RAID 6 lost 3/7 drives, but 2 drives have no HW errors. rec?

fLares · n00b Joined: 05 May 2005 Posts: 15

I used to have a RAID 6 (created with mdadm) consisting of 7 HDDs (5+2).
One disk (#7) died and I removed it.
I figured that there are still (5+1) disks left, so one spare still - and continued working with it until I can buy a new HDD. But then disaster struck and took out another drive (#6), /proc/mdstat told me there are now only 5 drives, so I had no reserve left.

I checked the disk that gave up last (#6) with SMART etc and it came out ok, so I figured it was maybe a software hickup and added it back in the RAID as a new drive (mdadm --add) and it started syncing. At about 2% the PC froze, upon reboot only 3 drives where in the RAID (#1,#2,#3).
I checked the missing drives (#4,#5) with mdadm -E and they where ok, superblocks and all. So I figured they where not in the RAID due to the crash before and I have to manually add them to the RAID for some reason.

Now the big mistake was to use --add for the first device (#5) I tried to get back in the RAID and looking at the RAID info, it was added as "spare".
Then strange things happened again with the PC and I checked for Hardware errors. Found that 2 IDE controllers where not behaving well any longer, probably causing all the trouble.

Now to get the data back I tried to copy every HD that was at one time part of the RAID to image files (with dd if=/dev/hdx of=/mnt/backup/hdx), so I would only have to use the on-board controller. So now I have 6 files which are images of the 6 HDDs that where formerly installed, 4 of which where pretty much untouched (#1,#2,#3,#4), one was added as a new drive that started syncing while the RAID was still active (#6) and one was added as spare while the RAID was inactive (#5).

NeddySeagoon · Posted: Sat Nov 17, 2007 12:52 pm Post subject:

fLares,

The bad news is that you may not get any data back but to help you work with the disk images we need to know.

Exercise directions
In the RAID thread, translate into German: "I used to have a RAID 6 (created with mdadm) consisting of 7 HDDs (5+2)." Work only from the RAID thread, using no outside sources.

Given data
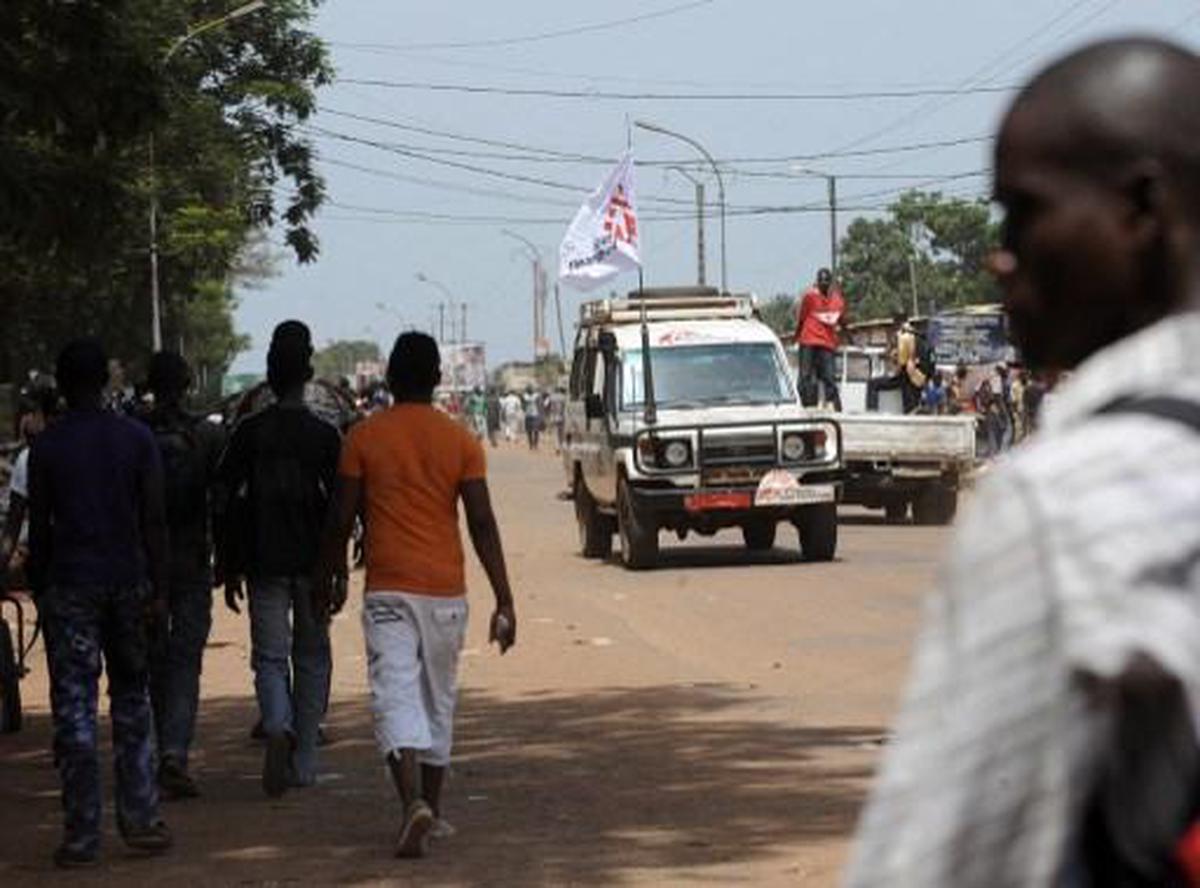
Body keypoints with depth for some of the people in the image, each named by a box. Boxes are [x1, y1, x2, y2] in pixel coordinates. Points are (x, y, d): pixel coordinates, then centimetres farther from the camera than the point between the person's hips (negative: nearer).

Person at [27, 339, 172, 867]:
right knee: (132, 703, 14)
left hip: (69, 586, -2)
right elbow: (154, 519, -1)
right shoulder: (136, 438, 1)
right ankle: (140, 821, 12)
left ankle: (81, 836, -3)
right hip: (127, 581, 2)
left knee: (73, 710, -1)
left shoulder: (47, 446, -3)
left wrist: (38, 587, 9)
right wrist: (158, 589, 2)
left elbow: (39, 527, -1)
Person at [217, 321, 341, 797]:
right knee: (312, 657, 11)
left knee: (270, 657, 3)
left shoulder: (250, 432, -2)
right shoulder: (324, 435, -3)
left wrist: (230, 569, 6)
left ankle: (277, 728, -26)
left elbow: (230, 502, -1)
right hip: (312, 560, 0)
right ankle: (303, 763, 13)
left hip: (264, 561, 0)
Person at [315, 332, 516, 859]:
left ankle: (414, 803, -28)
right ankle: (431, 809, 25)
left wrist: (327, 580, 14)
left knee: (396, 697, -8)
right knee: (438, 698, 16)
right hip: (445, 590, 2)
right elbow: (482, 524, -4)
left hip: (387, 589, -2)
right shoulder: (459, 441, 0)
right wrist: (504, 601, -3)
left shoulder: (364, 438, -2)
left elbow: (341, 520, 0)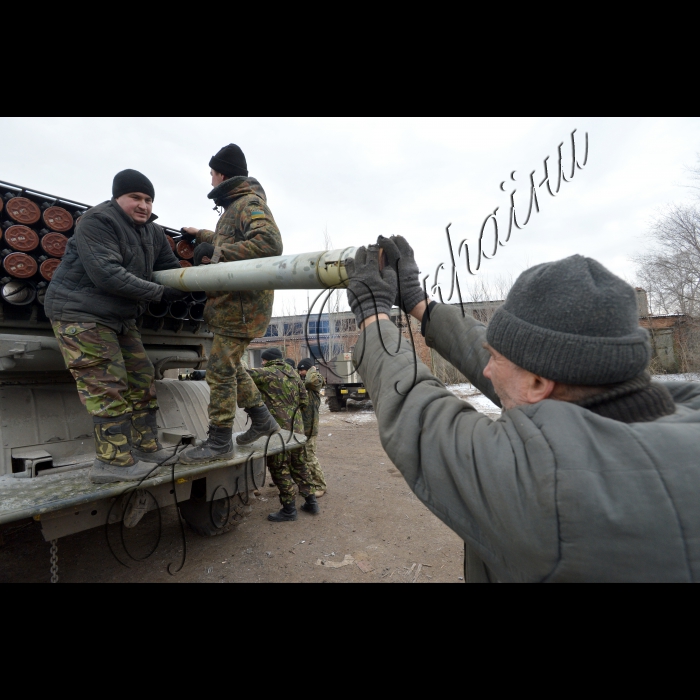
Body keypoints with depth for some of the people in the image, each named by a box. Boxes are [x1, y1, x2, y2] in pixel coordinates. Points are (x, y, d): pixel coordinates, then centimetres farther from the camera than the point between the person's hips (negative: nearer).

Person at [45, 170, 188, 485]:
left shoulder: (153, 233, 10)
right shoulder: (97, 222, -14)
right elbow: (106, 275, -25)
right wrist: (159, 292, -22)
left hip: (119, 318, 8)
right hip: (80, 314, -8)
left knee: (141, 378, 6)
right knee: (108, 386, -11)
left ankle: (146, 447, 15)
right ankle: (114, 462, -4)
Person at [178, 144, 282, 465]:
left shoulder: (250, 204, -9)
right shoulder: (235, 207, 23)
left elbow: (269, 243, -27)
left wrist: (217, 251, -22)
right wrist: (200, 235, 51)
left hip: (241, 303, -11)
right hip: (232, 302, 11)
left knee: (220, 371, -8)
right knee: (231, 367, 16)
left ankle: (219, 443, 2)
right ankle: (262, 420, 27)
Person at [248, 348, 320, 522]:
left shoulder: (268, 373, -7)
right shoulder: (293, 374, 14)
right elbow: (305, 401, 15)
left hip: (280, 428, -7)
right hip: (297, 428, 8)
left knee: (279, 469, 4)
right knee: (299, 465, 18)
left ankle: (289, 510, 10)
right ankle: (311, 503, 26)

Task answer
Ich hatte früher ein RAID 6 (mit mdadm erstellt), das aus 7 Festplatten (5+2) bestand.